Soy Nicolas Gombert... Era el ayudante del profesor Jérôme Frost, biogenetista y director del Departamento de Genética de Plantas IV de la Université Pierre et Marie Curie de París, colaborador científico de la EFSA con sede en Parma. La noche del 22 de marzo, el profesor comprobó que, al parecer, dos ratas de la serie de ensayos habían perdido el control sobre las funciones corporales y el movimiento, y me envió a la habitación anexa en busca de su cámara. Yo había olvidado volver a montarla tras ser reparada. Mientras me encontraba en la habitación anexa de pronto oí ruidos extraños que me... me asustaron. Temía que los defensores de los animales hubieran entrado en el laboratorio con la intención de liberar las ratas. Acababa de leer una novela sobre ese tema. Me escondí debajo de un escritorio. La puerta estaba entreabierta. Por fin reinó el silencio y entonces vi entrar a alguien, sólo vi las pantorrillas y los zapatos; las fundas protectoras de éstos estaban manchadas de sangre.
Permanecí oculto hasta las dos y sólo entonces me atreví a salir. Entonces vi que habían decapitado al profesor Frost y reemplazado su cabeza por una de rata, que las ratas ya no estaban allí y que alguien había escrito «Bonito mundo nuevo» en la pared. Omito los detalles de mi huida. Fui a Bali y allí Pierre me sugirió que echara un vistazo a los archivos del ordenador del profesor Frost, almacenados en el lápiz de memoria.
He ofrecido el lápiz de memoria a Edenvalley por dos millones de euros, y también me comprometí a no hacer público su contenido.
Nicolas tiene que tragar saliva. Alza el mando a distancia, pero no desconecta el vídeo.

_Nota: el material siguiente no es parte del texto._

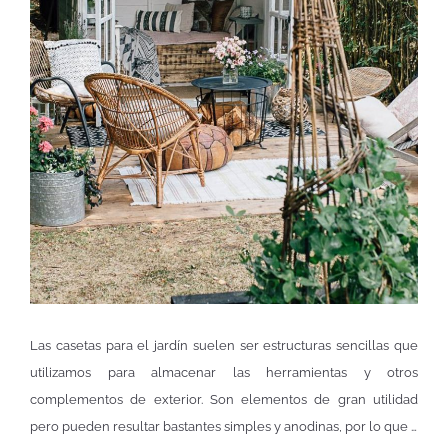
Las casetas para el jardín suelen ser estructuras sencillas que
utilizamos para almacenar las herramientas y otros
complementos de exterior. Son elementos de gran utilidad
pero pueden resultar bastantes simples y anodinas, por lo que …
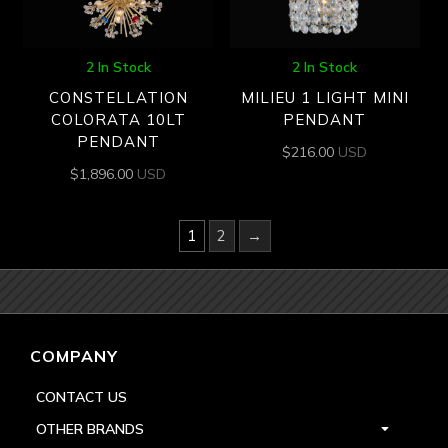
2 In Stock
2 In Stock
CONSTELLATION
MILIEU 1 LIGHT MINI
COLORATA 10LT
PENDANT
PENDANT
$
216.00
USD
$
1,896.00
USD
1
2
→
COMPANY
CONTACT US
OTHER BRANDS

Mientras trabajaba como ayudante del profesor Frost, recibí regularmente sumas de dinero de un individuo al que le pasaba información acerca del trabajo de Frost. —Hace una pausa—. No le di importancia, de verdad, pero ahora creo que yo también soy culpable de la muerte del profesor. Algo disgustó a ese individuo y a quienes lo contrataron, y por eso lo asesinaron.
La pantalla se vuelve azul.
Lorraine Kempf se seca una lágrima bajo las gafas. Ethan le alcanza un pañuelo de papel.
—¿Ha leído el e-mail? —le pregunta Ethan.
Ella niega con la cabeza.
—Pues entonces leámoslo.
Camille introduce el nombre del usuario y la contraseña y lee:
Maíz 2/98/6
He iniciado una serie de ensayos con un tipo de maíz que me resulta extrañamente conocido. Si mis sospechas se confirman, se trataría efectivamente del tipo de maíz cuyo desarrollo iniciamos hace seis años en Edenvalley, en el marco del proyecto DRMA: Drought Resistant Maize for Africa. Pero tras cuatro años interrumpimos la tarea porque los animales de laboratorio se volvieron estériles. Este tipo de maíz no debería existir.
Las ratas mueren. La causa será investigada mediante los siguientes ensayos. En aquel entonces también descubrimos un prion cuyos efectos no pudieron ser investigados porque todas las ratas murieron al poco tiempo.
Cuando trabajaba para Edenvalley, había un campo de ensayo en Uganda. Edenvalley y su filial Adana Pharmaceutics financiaban instituciones dedicadas a la educación y la salud con el fin de obtener autorización para sus experimentos. Hace tres días, me dirigí al médico de la clínica financiada por Adana en Uganda; antes lo había conocido en Ginebra, se llama doctor Bleibtreu. Le pedí que me enviara semillas del campo de ensayo, pese a que me resulta imposible creer que Edenvalley sembrara semejantes semillas. Hasta ahora no he recibido respuesta.
Camille alza la vista con aire de desconcierto.
—Es imposible que una empresa como Edenvalley tenga interés en matar gente, puesto que quieren vender sus semillas.
Ethan se dirige al escritorio de Camille, saca las dos hojas de la caja fuerte y lee en voz alta:
—«La Logia piensa y trabaja en un contexto global y se opone a las ideas y a la acción monocausales y a corto plazo. En tiempos de acontecimientos y cambios complejos, la Logia se considera un líder de la sociedad.» Se trata de algo más que de la venta y del dinero.